Opinion
6 Div. 919.
June 8, 1926. Rehearing Denied October 26, 1926.
Appeal from Circuit Court, Fayette County; Ernest Lacy, Judge.
Holl Perkins was convicted of unlawfully possessing prohibited liquors, and he appeals. Reversed and remanded.
Certiorari denied by Supreme Court in 110 So. 475.
The pleas of defendant are to the effect that defendant was, at the spring term of the court, 1925, put on trial upon an indictment charging him (1) with the manufacture of prohibited liquors, and (2) with the possession of a still to be used for the purpose of manufacturing prohibited liquors; that, after trial, hearing, and consideration as to said offense, defendant was acquitted; that the indictment in the present case, charging him with selling, offering for sale, or having in his possession prohibited liquors, arose out of the same state of facts, and is a part of the same transaction for which he was tried and acquitted; and that the liquor to be used in evidence in this case is the identical liquor used in evidence in said trial, and that the possession of said liquor, so far as defendant is concerned, has not been charged, etc.
The demurrer takes the point that the pleas are no answer to the indictment in this case for that possessing prohibited liquor is a separate offense from distilling or having in possession a still.
F. F. Windham, of Birmingham, for appellant.
The defendant's pleas were not subject to demurrer.
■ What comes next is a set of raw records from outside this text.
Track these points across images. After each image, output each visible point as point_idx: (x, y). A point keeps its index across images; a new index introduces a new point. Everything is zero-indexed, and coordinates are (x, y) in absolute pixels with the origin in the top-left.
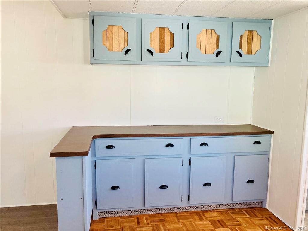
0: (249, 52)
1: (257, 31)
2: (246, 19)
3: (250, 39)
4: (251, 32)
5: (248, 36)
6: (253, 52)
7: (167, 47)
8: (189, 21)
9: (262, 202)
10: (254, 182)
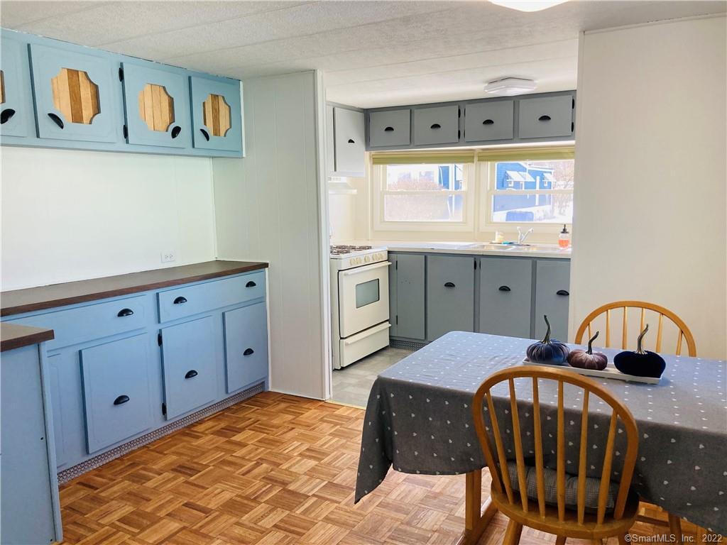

Code 1923, § 5205; Savage v. State, 18 Ala. App. 299, 92 So. 19; Jones v. State, 19 Ala. App. 600, 99 So. 770. The error in sustaining demurrer to these pleas was not error without injury. First National Bank v. Williams, 206 Ala. 394, 90 So. 340.
Harwell G. Davis, Atty. Gen., and Thos. E. Knight, Jr., Asst. Atty. Gen., and M. E. Nettles, of Jasper, and W. W. Monroe, of Fayette, for the State.
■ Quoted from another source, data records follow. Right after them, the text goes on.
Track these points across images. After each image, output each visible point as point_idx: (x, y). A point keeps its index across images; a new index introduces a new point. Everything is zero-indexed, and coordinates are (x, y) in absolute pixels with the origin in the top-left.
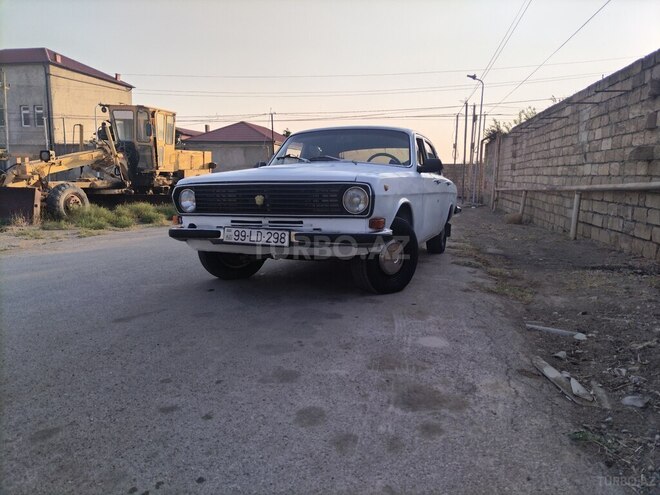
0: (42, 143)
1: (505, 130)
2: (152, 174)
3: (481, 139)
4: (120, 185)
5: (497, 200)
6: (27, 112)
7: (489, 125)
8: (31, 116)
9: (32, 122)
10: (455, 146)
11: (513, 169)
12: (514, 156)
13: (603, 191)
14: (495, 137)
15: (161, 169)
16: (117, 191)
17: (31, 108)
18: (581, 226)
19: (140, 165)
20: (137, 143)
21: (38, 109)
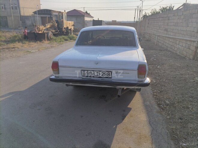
0: (17, 15)
1: (147, 15)
2: (62, 28)
3: (142, 17)
4: (57, 31)
5: (144, 34)
6: (12, 6)
7: (144, 13)
8: (13, 7)
9: (14, 9)
10: (135, 18)
11: (148, 27)
12: (148, 24)
13: (161, 36)
14: (145, 16)
15: (64, 27)
16: (56, 33)
17: (13, 5)
18: (157, 42)
19: (60, 26)
20: (59, 21)
21: (15, 5)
The offense of possessing liquor is not a necessary ingredient of the offense of distilling and possessing a still. Jones v. State, 19 Ala. App. 600, 99 So. 770; Schroeder v. State, 17 Ala. App. 497, 85 So. 851; Gibson v. State, 15 Ala. App. 12, 72 So. 569; Savage v. State, 18 Ala. App. 299, 92 So. 19; Parmer v. State, 20 Ala. App. 233, 101 So. 482.
Appellant was convicted of the offense of unlawfully being in possession of prohibited liquors.
A discussion of the evidence would not be helpful. It was ample to support the verdict returned.
The defendant interposed two special pleas of autre fois acquit, and by far the strongest insistence is that the trial court committed reversible error in sustaining the state's demurrers separately to each of them. So far as we can see, the pleas follow substantially the form laid down in Code 1923 (section 5205). And, under the authority of the opinion of this court by Samford, J., in Savage v. State, 18 Ala. App. 299, 92 So. 19, we are constrained to hold, and do hold, that each of the pleas stated a good defense to the indictment. True, the defendant was permitted, in the court below, to bring out most of the evidence which would have been admissible under the pleas, which pleas were not substantially different, and it can almost be said that the sustaining of the demurrers to the pleas worked no injury. However, with the pleas in, as he had the right to have them, we cannot say but that he would have been able to, and would have, introduced evidence which, under the authority of the Savage Case, supra, would have fully proved them.
The exceptions reserved on the taking of testimony may not arise on another trial, and no contribution of value would be made to the law by passing upon them here.
For the error in sustaining the demurrers to the defendant's pleas No. 1 and No. 2, the judgment is reversed, and the cause remanded.
Reversed and remanded.
I do not accord to the reversal of the judgment of conviction in this case. My opinion is that an affirmance should be ordered. The court properly sustained demurrers to defendant's pleas 1 and 2. These pleas are no answer to the indictment, and the trial court so held. My opinion is that my associates are wholly wrong in the conclusion reached and in their reasons therefor. A careful reading of this record convinces me that the conviction of this appellant, in the court below, was properly had, and that the entire proceeding was without error.